My Garmin Edge 800 Review: I recently decided to splurge and purchase a touchscreen Garmin Edge 800 GPS Cycling Computer. A rider in our local bicycling club was already using a Garmin Edge 500. I was impressed that all of his ride data could be recorded, uploaded, exported, studied, viewed, printed, and even shared via Garmin’s Connect online proprietary software.
UPDATE: If you are interested in this article and like fitness watches, you might also want to check out my Garmin Fenix 3 Review.
Garmin Edge 800 Basics
Every vital piece of your bicycle ride, including the mapped route, elevation, distance, time, speed, cadence, heart rate, temperature, calories, and power can be displayed and logged using the Edge 800. This information can then be uploaded to Garmin Connect. Of course to track any of those variables, you need to own a corresponding Ant+ sensor for each measurement.
I bought the basic level 1 Garmin Edge, which came with the Edge 800 computer, 2 bicycle mounts, a USB cable, AC Charger, and Manual. I already own a heart rate sensor, and have cadence and speed sensors on all of my bicycles. It should be noted that the Garmin Edge 800 level 1 does not come with the City Navigator, which offers detailed road maps, points of interest, and routed directions to any address. However, City Navigator can be added at any time for an additional $79.
Garmin Edge 800 Data Display options
The Garmin Edge 800 allows you to customize its display to show up to ten fields of data per page, in any order you want. Up to 6 custom pages can be setup and toggled right or left, directly from the touchscreen. So for example you could have a main page displaying elapsed time, speed, cadence, heart rate, distance traveled, temp, etc. A second page with all time and distance data, third page with all heart rate and cadence data, and so on. A built in Elevation Graph page exists that charts your altitude.
Built in Virtual Partner and customizable Lap summary pages also exists that can be used to help keep you in line with your personal goals. Last but not least, a Navigation page exists to help track where you are going and assist in getting you there.
Brightness of the back light can be adjusting by simply pressing the power button, and clicking +-. I tend to leave the back light on, as it doesn’t appear to drain the battery much faster. You can do this simply by navigating to Menu > Wrench Icon > System > Display > Back light Timeout, then select Stays On!

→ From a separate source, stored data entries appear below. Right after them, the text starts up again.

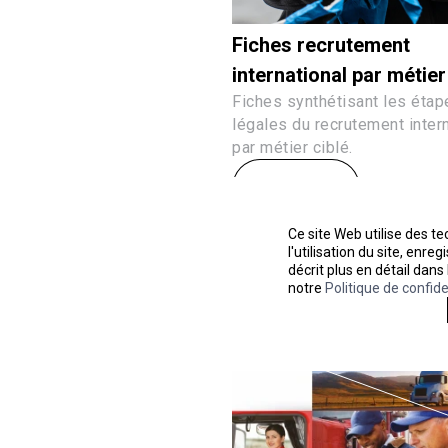
Fiches recrutement
international par métier
Fiches synthétisant les étap
légales du recrutement intern
par métier ciblé.
DÉTAILS
Ce site Web utilise des t
l'utilisation du site, enr
décrit plus en détail dans
notre
Politique de confide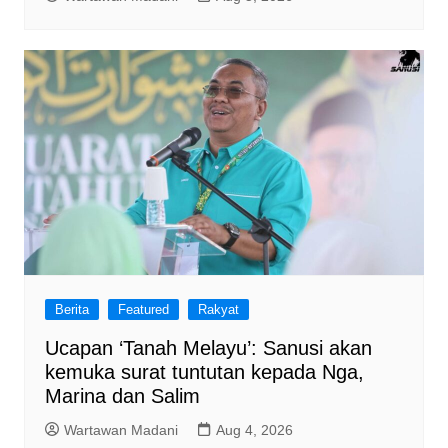
Berita
Featured
Rakyat
Ucapan ‘Tanah Melayu’: Sanusi akan
kemuka surat tuntutan kepada Nga,
Marina dan Salim
Wartawan Madani
Aug 4, 2026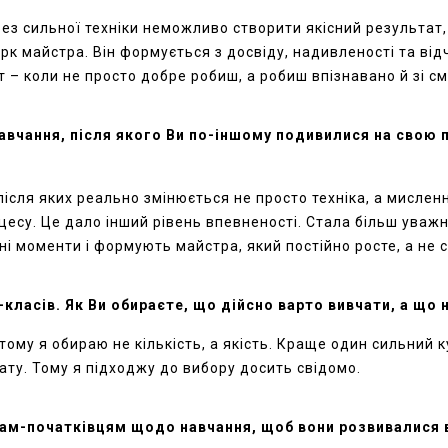
. Без сильної техніки неможливо створити якісний результа
рк майстра. Він формується з досвіду,
надивленості
та від
т
–
коли не просто добре робиш, а робиш
впізнавано
й
зі с
навчання, після якого Ви по-іншому подивилися на свою
 після яких реально змінюється не просто техніка, а мислен
есу. Це дало інший рівень впевненості. Стала більш уважн
і моменти і формують майстра, який постійно росте, а не ст
-класів. Як Ви обираєте, що дійсно варто вивчати, а що 
тому я обираю не кількість, а якість. Краще один сильний к
ату. Тому я підходжу до вибору досить свідомо.
рам-початківцям щодо навчання, щоб вони розвивалися 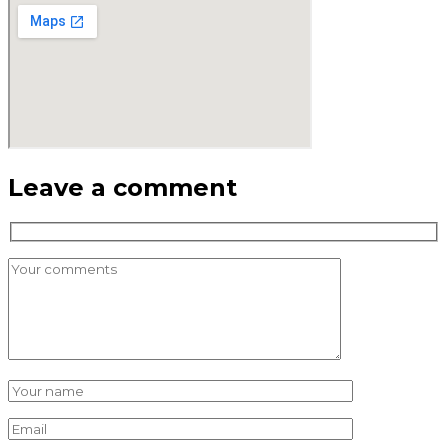
Leave a comment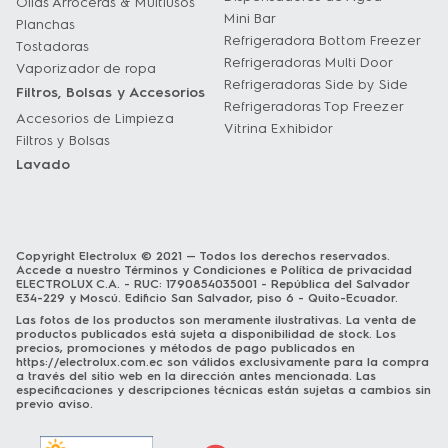
Ollas Arroceras & Multiusos
Mini Bar
Planchas
Refrigeradora Bottom Freezer
Tostadoras
Refrigeradoras Multi Door
Vaporizador de ropa
Refrigeradoras Side by Side
Filtros, Bolsas y Accesorios
Refrigeradoras Top Freezer
Accesorios de Limpieza
Vitrina Exhibidor
Filtros y Bolsas
Lavado
Copyright Electrolux © 2021 — Todos los derechos reservados.
Accede a nuestro
Términos y Condiciones
e
Política de privacidad
ELECTROLUX C.A. - RUC: 1790854035001 - República del Salvador
E34-229 y Moscú. Edificio San Salvador, piso 6 - Quito-Ecuador.
Las fotos de los productos son meramente ilustrativas. La venta de
productos publicados está sujeta a disponibilidad de stock. Los
precios, promociones y métodos de pago publicados en
https://electrolux.com.ec
son válidos exclusivamente para la compra
a través del sitio web en la dirección antes mencionada. Las
especificaciones y descripciones técnicas están sujetas a cambios sin
previo aviso.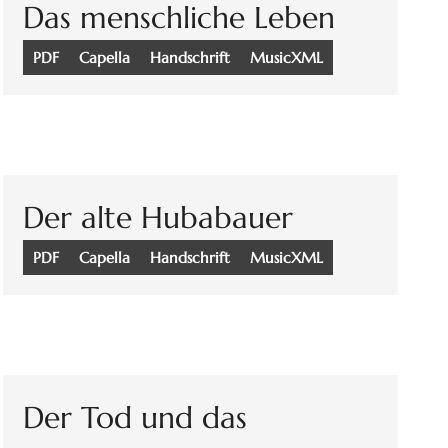
Das menschliche Leben
PDF
Capella
Handschrift
MusicXML
Der alte Hubabauer
PDF
Capella
Handschrift
MusicXML
Der Tod und das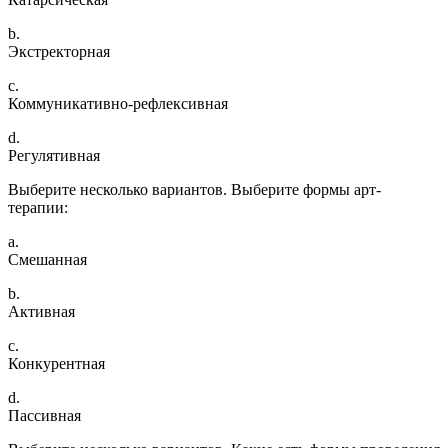
b.
Экстректорная
c.
Коммуникативно-рефлексивная
d.
Регулятивная
Выберите несколько вариантов. Выберите формы арт-
терапии:
a.
Смешанная
b.
Активная
c.
Конкурентная
d.
Пассивная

Garmin Edge 800 Screen Navigation and Settings
Menu navigation and settings are a breeze, functioning much like an iPad or smartphone. Simply touch and drag to scroll, or tap to select. Here are some screenshots of the Edge 800 navigation menu and settings options:
Garmin Edge 800 Features
Some additional features I enjoyed were the Edge 800’s ability to auto detect and calculate speed based on its own GPS calculations, and the ability to detect sensors automatically. This makes adding a new bike to the device a snap (Garmin Edge 800 supports up to 5 bikes). The Garmin will try to choose the correct bike for you at startup based on the sensors it finds. Additional information such as the weight of your bike, your age, weight, and height can also be stored.
Once you have saved a ride, you can upload the data from the Edge to Garmin Connect via USB Cable. Virtually all of your ride data for which you had sensors will be displayed. This ride data can then be compared, reviewed, shared, exported, printed, etc.
In conclusion, I’ve really enjoyed using my Garmin Edge 800 and think it makes for a great ride companion. Therefore, I’d highly recommend it to anyone who is serious about cycling.